>> Begin DOCUMENT

A few other points that I wanted to mention. Vision 2030, which was articulated by Mohammad Bin Salman as a transformational project. Even if some of the goals are too lofty, and it’s not talking about democracy, is a vision and some policies undergirding that vision for economic and social change and economic diversification away from oil potentially more stabilizing over the medium to long term? Consider the Muslim World League, the Secretary General Muhammed al-Issa wrote an article in The Washington Post recently, “Why Muslims from Around the World Should Remember the Holocaust.” And he is working on reforming the Saudi educational system.
So while we are having a debate here about the future of the U.S.-Saudi relationship, there are – there are changes taking place in Saudi Arabia. And I think there’s a question for us in framing this in how much are we just going to punish the Saudis for what happened, and can we take a step back and use some of the pressure and awareness that this relationship may need to go in a different direction to open up new opportunities? I think there are many Saudi officials that are eager to have that conversation. There’s a new Saudi ambassador in Washington, D.C., who’s eager to have that conversation. So I think there’s a fundamental question here about whether or not we want to work on this relationship, whether it needs to be updated, transitioned for 21st century challenges. That’s a question that I think we can explore. The question is, do we want to explore it in cooperation or not? (Applause.)
THOMAS R. MATTAIR: Can I remind you that if you’ve got questions, write them down and raise your hands so our staff can come and collect them? Thank you.
GERALD FEIERSTEIN: I want to first thank Gina and Rich for inviting us to come here today and participate in this – in this conversation, and to demonstrate again that for those of us who are recovering foreign service officers, there is life after State Department, which is good. And also to thank Tom and Dana for their remarks. And I think that we just saw in Dana’s presentation why she was, when she was at SFRC, the best staffer ever, for those of us who, you know, found our way up to the Hill from time to time.

>> End DOCUMENT

SET PROBLEM 1:
Write out the part of the transcript on U.S.-Saudi relations starting at "GERALD FEIERSTEIN: I" and ending at "time to time.".
SET PROBLEM 2:
In the transcript on U.S.-Saudi relations, what is the title of the article the Secretary General of the Muslim World League wrote in The Washington Post?

>> Begin DATA SECTION

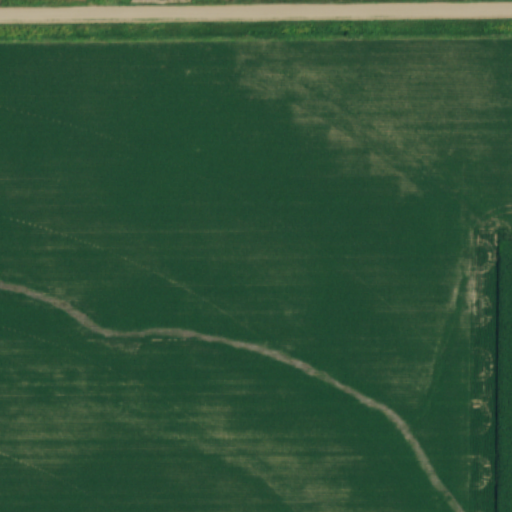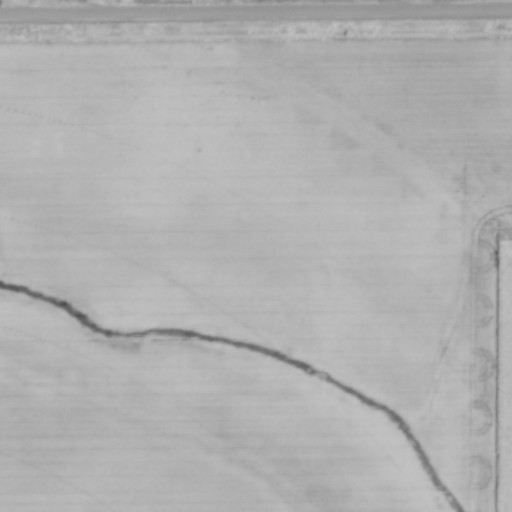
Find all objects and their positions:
road: (256, 16)
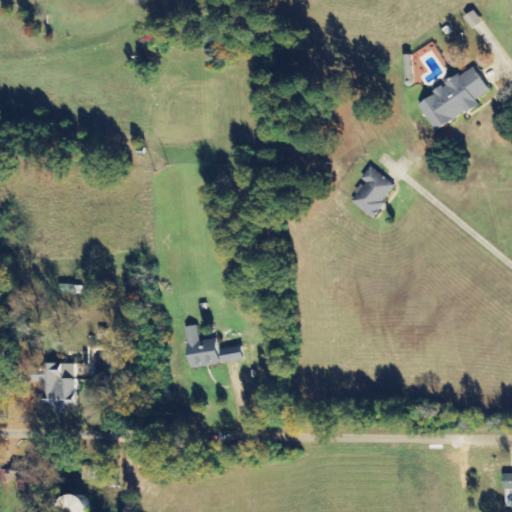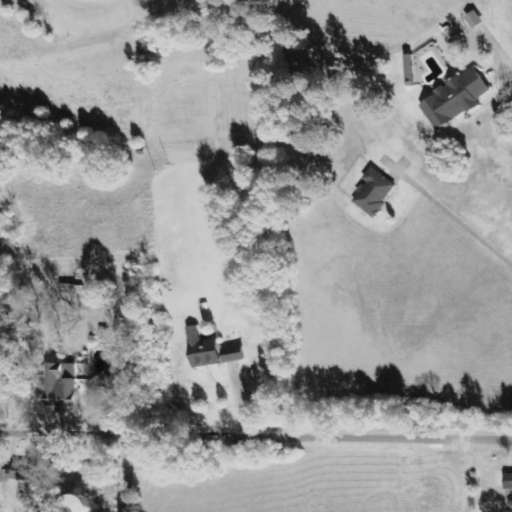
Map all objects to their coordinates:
building: (473, 19)
building: (454, 99)
building: (373, 192)
building: (202, 349)
building: (232, 355)
building: (62, 386)
road: (255, 429)
road: (125, 469)
building: (19, 475)
building: (75, 503)
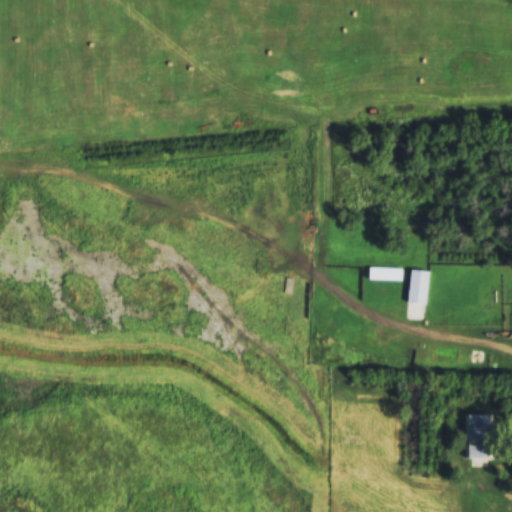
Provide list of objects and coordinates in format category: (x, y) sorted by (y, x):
building: (379, 272)
building: (412, 285)
building: (475, 438)
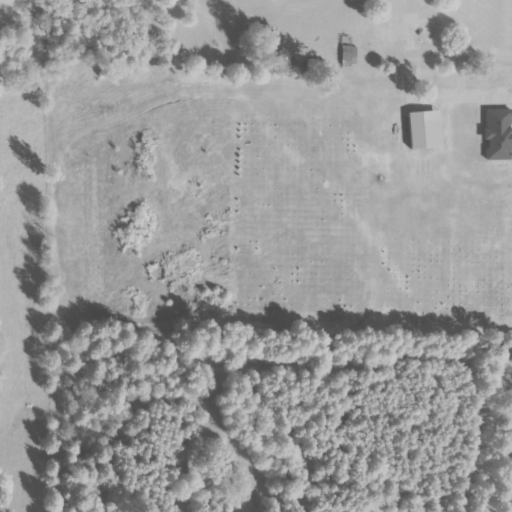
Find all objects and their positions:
building: (349, 55)
building: (497, 133)
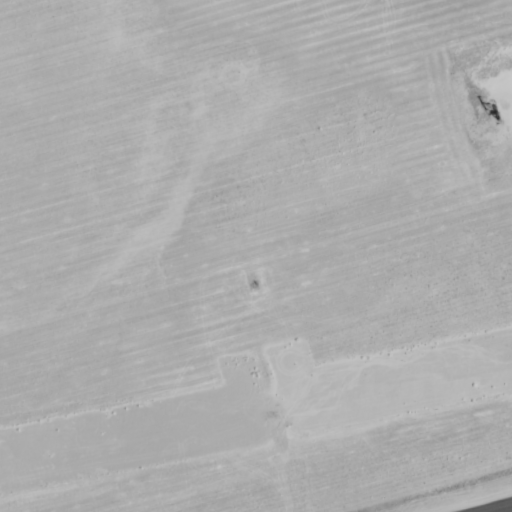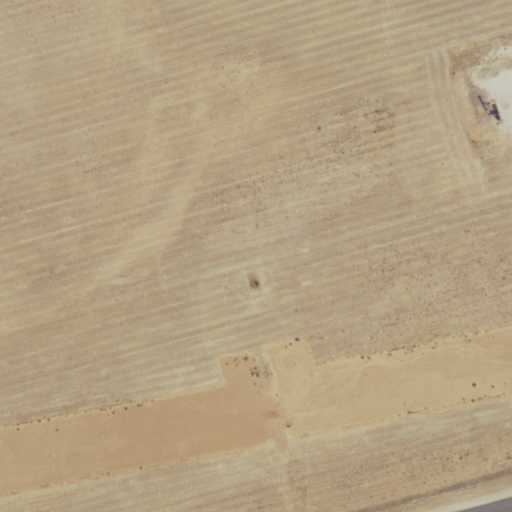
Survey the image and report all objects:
crop: (255, 255)
road: (509, 511)
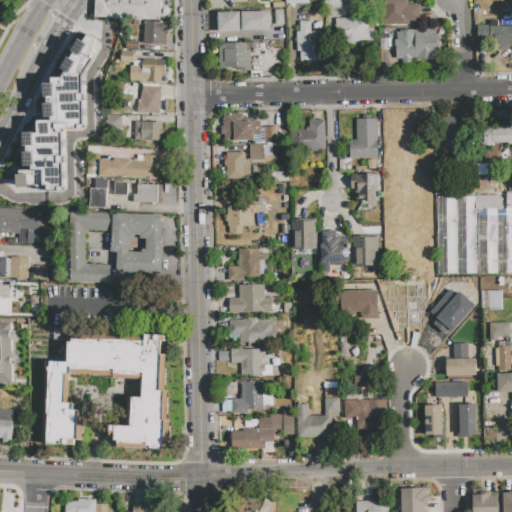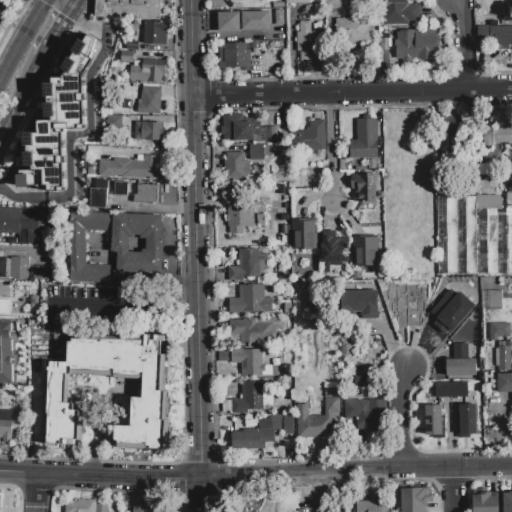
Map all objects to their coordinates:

>> End DATA SECTION

WRITTEN REPLY 1:
GERALD FEIERSTEIN: I want to first thank Gina and Rich for inviting us to come here today and participate in this – in this conversation, and to demonstrate again that for those of us who are recovering foreign service officers, there is life after State Department, which is good. And also to thank Tom and Dana for their remarks. And I think that we just saw in Dana’s presentation why she was, when she was at SFRC, the best staffer ever, for those of us who, you know, found our way up to the Hill from time to time.

WRITTEN REPLY 2:
"Why Muslims from Around the World Should Remember the Holocaust."